Questionado em outros momentos da live sobre os processos de impeachment contra Bolsonaro, Arminio evitou dar opiniões mais incisivas, mas reconheceu que esse é um sentimento crescente na sociedade:

"Há um descontentamento bastante relevante do empresariado, não tenho dúvidas de que esse tema está mobilizando as pessoas".

E acrescentou:

— O que está acontecendo agora não é sustentável ou desejável. O que viria depois, nós não sabemos. Pode ser que o debate (sobre impeachment) avance, mas não sei. Pode ser que economia não ajude e os riscos cresçam.

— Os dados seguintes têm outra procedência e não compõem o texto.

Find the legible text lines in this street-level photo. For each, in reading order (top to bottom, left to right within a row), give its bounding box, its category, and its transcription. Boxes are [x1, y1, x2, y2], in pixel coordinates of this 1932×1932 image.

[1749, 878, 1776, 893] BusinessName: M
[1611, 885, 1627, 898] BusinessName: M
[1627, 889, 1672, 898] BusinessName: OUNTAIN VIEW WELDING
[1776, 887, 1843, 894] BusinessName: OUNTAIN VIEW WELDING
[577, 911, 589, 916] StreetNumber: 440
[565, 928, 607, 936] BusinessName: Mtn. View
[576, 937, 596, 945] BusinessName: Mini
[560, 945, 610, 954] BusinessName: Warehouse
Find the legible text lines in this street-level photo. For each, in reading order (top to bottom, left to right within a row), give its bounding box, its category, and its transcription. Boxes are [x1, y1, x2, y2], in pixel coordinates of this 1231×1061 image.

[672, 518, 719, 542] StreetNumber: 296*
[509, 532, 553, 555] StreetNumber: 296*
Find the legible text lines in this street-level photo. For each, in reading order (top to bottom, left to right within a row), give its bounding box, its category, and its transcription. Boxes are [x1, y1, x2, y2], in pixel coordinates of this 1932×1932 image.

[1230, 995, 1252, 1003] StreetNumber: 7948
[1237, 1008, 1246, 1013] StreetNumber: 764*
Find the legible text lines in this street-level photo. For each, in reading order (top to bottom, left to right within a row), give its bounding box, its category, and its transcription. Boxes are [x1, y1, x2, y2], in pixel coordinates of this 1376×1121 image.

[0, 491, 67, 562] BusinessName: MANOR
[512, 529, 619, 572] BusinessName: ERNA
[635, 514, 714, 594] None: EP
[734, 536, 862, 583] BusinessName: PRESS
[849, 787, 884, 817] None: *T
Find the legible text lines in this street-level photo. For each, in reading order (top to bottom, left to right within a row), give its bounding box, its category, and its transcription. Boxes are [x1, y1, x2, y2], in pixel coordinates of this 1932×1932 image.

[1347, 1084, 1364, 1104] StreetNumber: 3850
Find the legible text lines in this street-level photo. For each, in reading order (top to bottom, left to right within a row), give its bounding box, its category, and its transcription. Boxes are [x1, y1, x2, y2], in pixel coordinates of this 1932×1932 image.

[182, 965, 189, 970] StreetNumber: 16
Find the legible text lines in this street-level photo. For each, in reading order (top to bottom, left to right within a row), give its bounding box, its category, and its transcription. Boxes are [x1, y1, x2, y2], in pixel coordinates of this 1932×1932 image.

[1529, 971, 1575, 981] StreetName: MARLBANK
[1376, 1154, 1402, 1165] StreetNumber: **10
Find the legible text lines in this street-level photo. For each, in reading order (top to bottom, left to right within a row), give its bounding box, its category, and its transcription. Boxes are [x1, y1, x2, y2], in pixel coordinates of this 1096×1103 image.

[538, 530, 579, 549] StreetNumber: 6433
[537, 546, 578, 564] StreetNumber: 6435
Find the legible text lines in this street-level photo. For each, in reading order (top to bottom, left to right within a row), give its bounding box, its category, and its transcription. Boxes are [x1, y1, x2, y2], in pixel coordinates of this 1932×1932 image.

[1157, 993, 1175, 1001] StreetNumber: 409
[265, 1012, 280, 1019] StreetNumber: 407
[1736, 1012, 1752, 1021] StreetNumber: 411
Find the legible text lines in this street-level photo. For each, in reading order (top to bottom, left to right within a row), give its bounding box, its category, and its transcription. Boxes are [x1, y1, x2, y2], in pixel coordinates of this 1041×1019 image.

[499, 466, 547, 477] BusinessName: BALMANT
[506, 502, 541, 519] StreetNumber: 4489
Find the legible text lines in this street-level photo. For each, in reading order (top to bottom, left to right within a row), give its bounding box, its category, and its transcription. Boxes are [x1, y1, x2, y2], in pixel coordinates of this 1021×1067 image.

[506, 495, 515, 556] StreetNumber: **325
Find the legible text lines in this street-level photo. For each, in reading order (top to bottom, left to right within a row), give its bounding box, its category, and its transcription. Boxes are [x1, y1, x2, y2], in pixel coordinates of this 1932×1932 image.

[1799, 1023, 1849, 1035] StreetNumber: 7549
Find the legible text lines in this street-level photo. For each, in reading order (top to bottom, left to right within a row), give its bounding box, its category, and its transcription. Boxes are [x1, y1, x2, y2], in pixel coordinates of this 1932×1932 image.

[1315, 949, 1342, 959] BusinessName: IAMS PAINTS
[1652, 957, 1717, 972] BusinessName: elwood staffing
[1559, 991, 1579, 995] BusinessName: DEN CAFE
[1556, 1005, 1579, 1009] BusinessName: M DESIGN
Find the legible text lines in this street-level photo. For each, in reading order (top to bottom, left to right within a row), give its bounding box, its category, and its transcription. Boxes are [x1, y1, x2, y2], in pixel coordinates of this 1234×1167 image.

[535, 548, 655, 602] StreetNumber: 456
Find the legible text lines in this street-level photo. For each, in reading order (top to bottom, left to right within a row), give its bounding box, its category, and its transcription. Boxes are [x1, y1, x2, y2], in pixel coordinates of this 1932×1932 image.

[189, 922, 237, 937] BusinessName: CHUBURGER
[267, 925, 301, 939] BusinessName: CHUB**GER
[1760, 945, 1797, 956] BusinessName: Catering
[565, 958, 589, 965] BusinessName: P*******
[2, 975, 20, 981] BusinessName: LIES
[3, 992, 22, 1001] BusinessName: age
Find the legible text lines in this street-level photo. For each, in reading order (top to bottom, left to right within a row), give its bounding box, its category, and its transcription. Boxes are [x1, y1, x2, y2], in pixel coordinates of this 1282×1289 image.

Eleição no Congresso não é garantia para Bolsonaro

Segundo ele, a chance de os novos presidentes da Câmara dos Deputados e do Senado, que serão eleitos a segunda-feira, estarem alinhadas a Bolsonaro pode dar algum alento ao governo de Bolsonaro, mas não garante um caminho tranquilo para ele até 2022 nem sua reeleição.

— A eleição dos dois favoritos do governo (na Câmara e no Senado) daria alguma margem de manobra ao presidente. Isso não significa que ele não tenha de lidar com esses enormes desafios do país — observou. — É difícil isso se ligar com as chances de reeleição em 2022.

Recuperação comprometida sem auxílio emergencial

Num momento em que a pandemia se alastra e não há mais auxílio emergencial, encerrado em dezembro, a atividade econômica deve ficar comprometida, observou:

— Recuperação em V foi inflada pelo auxílio emergencial. Agora fica a sensação que vamos entrar num buraco.

Falar em reduzir gastos em saúde assusta

O economista considerou positiva a afirmação do ministro da Economia, Paulo Guedes, de que a vacinação em massa é essencial para a recuperação da economia.

Embora reforce a necessidade de ajuste das contas públicas, considerou temerária a declaração do ministro sobre possíveis cortes em gastos como os com saúde em plena pandemia:

"Falar em reduzir gastos com saúde neste momento assusta muito. Mas isso foi plantado lá atrás (crise fiscal), agora é hora de tomar decisões difíceis".

Ele questionou o andamento de Propostas de Emenda à Constituição (PECs), como a chamada PEC Emergencial, como estratégias que poderiam ajudar neste processo:

— Dinheiro para a saúde precisa vir rápido, e (com) esse movimento no Congresso, de aprovação de PECs, não vem. Não dá para dar esse crédito ao governo.

Teto de gastos deve ser reavaliado

Ainda na seara fiscal, o ex-presidente do BC afirmou que o teto de gastos deveria ser repensado.

— O teto foi desenhado para estimular um número grande de reformas, que em geral não aconteceram. O teto foi ficando disfuncional — afirmou, lembrando que essa discussão sempre aparece quando o governo tem dificuldades de fazer ajuste nas contas.

E continuou:

— Vai ser necessário reancorar o lado fiscal, reintroduzindo metas para o saldo primário e flexibilizando um pouco o teto, que deveria crescer menos do que o PIB, mas com algum espaço de manobra.

Falta a confiança do mercado

Arminio defendeu ações com a revisão de incentivos tributários, embora reconheça que não seria suficiente para adequar as contas públicas ao teto.

O economista lembrou que, em situações em que o aumento do gasto público é inevitável, o governo precisa adotar uma posta de equilíbrio para dar uma boa sinalização ao mercado, como forma de preservar as condições de financiamento.

— Para ter credibilidade e gastar mais, ainda que seja um gasto temporário, o governo deveria ter feito esforço (fiscal) dobrado.